A 5-year-old boy named Mason fell off a swing in the Seward neighborhood Tuesday afternoon and hit his head. Within seconds, a muscular young man in a gray T-shirt scooped him up, asked him where it hurt, and brought the conversation around to the important stuff -- baseball.

"You like Joe Mauer?" Brandon Johnson asked as he stepped into the neighboring school building to find some ice. Mason nodded.

Across Minneapolis, hundreds more Augsburg College students sporting the same gray T-shirts -- "I'm an Auggie," they read -- cleaned churches, painted low-income medical clinics and performed other service work. Just as hundreds of Hamline University students had earlier that day. Just as thousands of University of Minnesota students had earlier that week.

The three schools are among a growing number of colleges and universities that now start the semester by throwing all freshmen into community projects -- before they've set foot in a classroom.

Service is an essential part of education, colleges say, and important to this generation of students.

"By doing it right away, an institution shows students its expectations of what their student experience will be," said James Liberman, first-year programs coordinator at the University of Minnesota. "Here, it's an expectation that students incorporate the Twin Cities into their academic and social life."

The number of colleges and universities doing the same has "definitely grown," particularly in the past five years, said Sue Kelman, spokeswoman for Campus Compact, a national group of more than 1,100 college and university presidents committed to civic engagement in higher education.

As a recent University of Minnesota report noted, there is "growing external pressure on higher education to become more community engaged," and many publications now rank how "engaged" students are.
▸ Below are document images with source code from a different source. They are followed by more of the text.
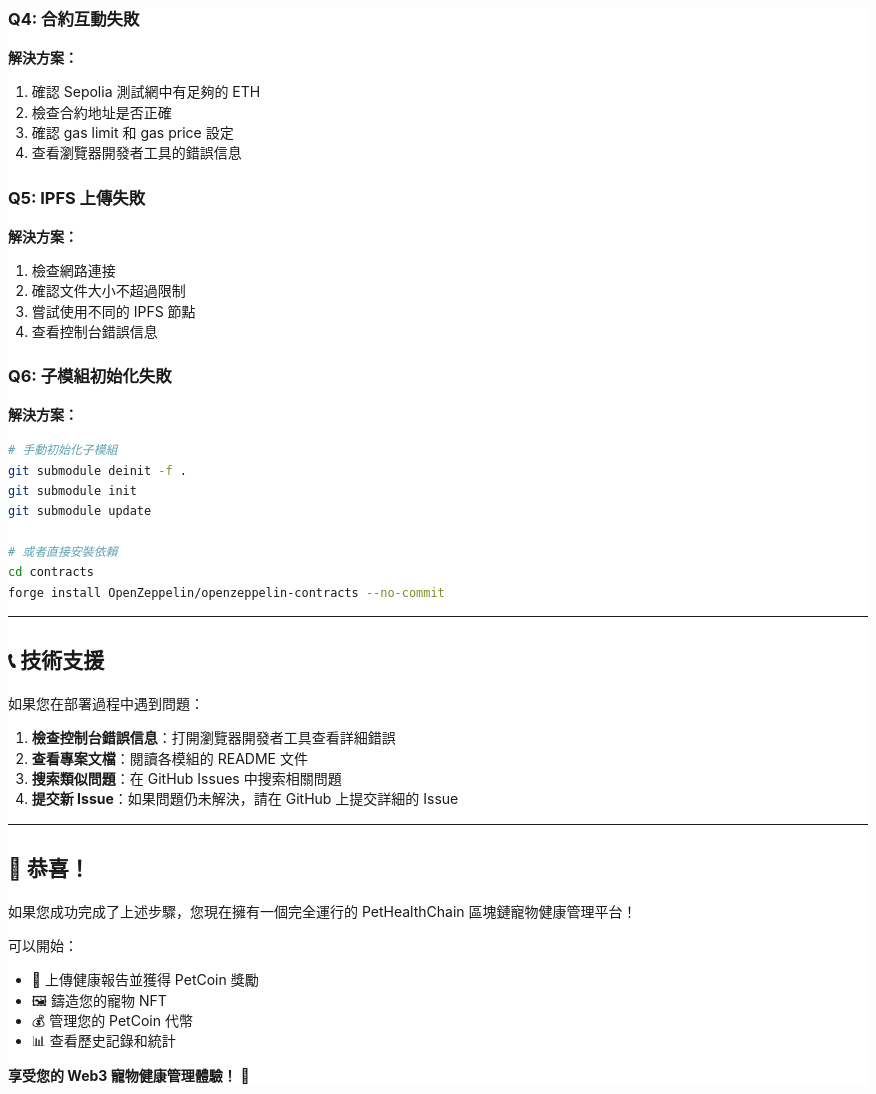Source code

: ### Q4: 合約互動失敗
**解決方案：**
1. 確認 Sepolia 測試網中有足夠的 ETH
2. 檢查合約地址是否正確
3. 確認 gas limit 和 gas price 設定
4. 查看瀏覽器開發者工具的錯誤信息

### Q5: IPFS 上傳失敗
**解決方案：**
1. 檢查網路連接
2. 確認文件大小不超過限制
3. 嘗試使用不同的 IPFS 節點
4. 查看控制台錯誤信息

### Q6: 子模組初始化失敗
**解決方案：**
```bash
# 手動初始化子模組
git submodule deinit -f .
git submodule init
git submodule update

# 或者直接安裝依賴
cd contracts
forge install OpenZeppelin/openzeppelin-contracts --no-commit
```

---

## 📞 技術支援

如果您在部署過程中遇到問題：

1. **檢查控制台錯誤信息**：打開瀏覽器開發者工具查看詳細錯誤
2. **查看專案文檔**：閱讀各模組的 README 文件
3. **搜索類似問題**：在 GitHub Issues 中搜索相關問題
4. **提交新 Issue**：如果問題仍未解決，請在 GitHub 上提交詳細的 Issue

---

## 🎉 恭喜！

如果您成功完成了上述步驟，您現在擁有一個完全運行的 PetHealthChain 區塊鏈寵物健康管理平台！

可以開始：
- 🧾 上傳健康報告並獲得 PetCoin 獎勵
- 🖼️ 鑄造您的寵物 NFT
- 💰 管理您的 PetCoin 代幣
- 📊 查看歷史記錄和統計

**享受您的 Web3 寵物健康管理體驗！** 🐾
But colleges and universities emphasize that the focus on service is either part of a faith-based mission or has happened organically -- often as a result of increasing student interest.

A big job

Augsburg College in Minneapolis and Macalester College in St. Paul have been starting students off with service since the 1990s. Hamline started doing so earlier this decade. The U began its requirement as part of the new Welcome Week, now in its third year.

Getting a few hundred private college students out into the community is one thing. The U deals with a freshman class in the thousands.

Partly because of that size, and partly because of its research mission, the U lets student choose between typical service projects and less-traditional symposiums. This year, about a third of freshmen did projects -- sorting donations at Arc's Value Village, for example -- while two-thirds took part in symposiums.

For example, a group of first-year students toured the Weisman Art Museum, stopping at artwork representing social or political issues, while upperclassmen who have worked extensively in those areas shared their perspective.

The number of "service learning courses" at the U -- and enrollment in them -- has doubled since 2002, a September report shows. Freshman participation in service-oriented clubs has gone "through the roof," since Welcome Week began, Liberman said.

Beyond 'the show'

One-day events at the start of school, "while admirable," cannot stand alone, warned Kelman, of Campus Compact. "What we're about is enmeshing service learning into the entire college experience."

Augsburg President Paul Pribbenow admitted that City Service Day could be seen as "a show at some level." But he emphasized that Augsburg considers the day "simply the beginning of what is the integrated way service is connected to all we do."

Augsburg sees its neighbors as "part of our faculty," he said.

So students aren't simply giving back to the community. They're learning from it.

"Some people even fight off the word 'service,'" Pribbenow said. "It's very important to us that we talk to our students about mutuality and say, 'We will gain as much as we give.'"

The colleges also try to place students in service groups with links to their academic experience. At Hamline, students go out with the same students who will be in their first-year seminars, "so they'll be spending the entire semester with these people," said Marc Skjervem, Hamline's director of orientation and first-year programs.

At Augsburg, a group of students in a theater seminar might end up cleaning at the Bedlam Theatre in Minneapolis. Music students might show up at the Cedar Cultural Center.

Johnson, the Augsburg freshman who came to Mason's rescue on Tuesday, was helping at Matthews Community Center in the Seward neighborhood because he's taking a seminar on health and physical education. He's from Hopkins and went to school in Roseville but had never seen that neighborhood in Minneapolis.

"I do agree with giving back to the city," he said, as he iced Mason's head. "I've always liked kids, though, so this one doesn't really feel like a service project to me. It's fun."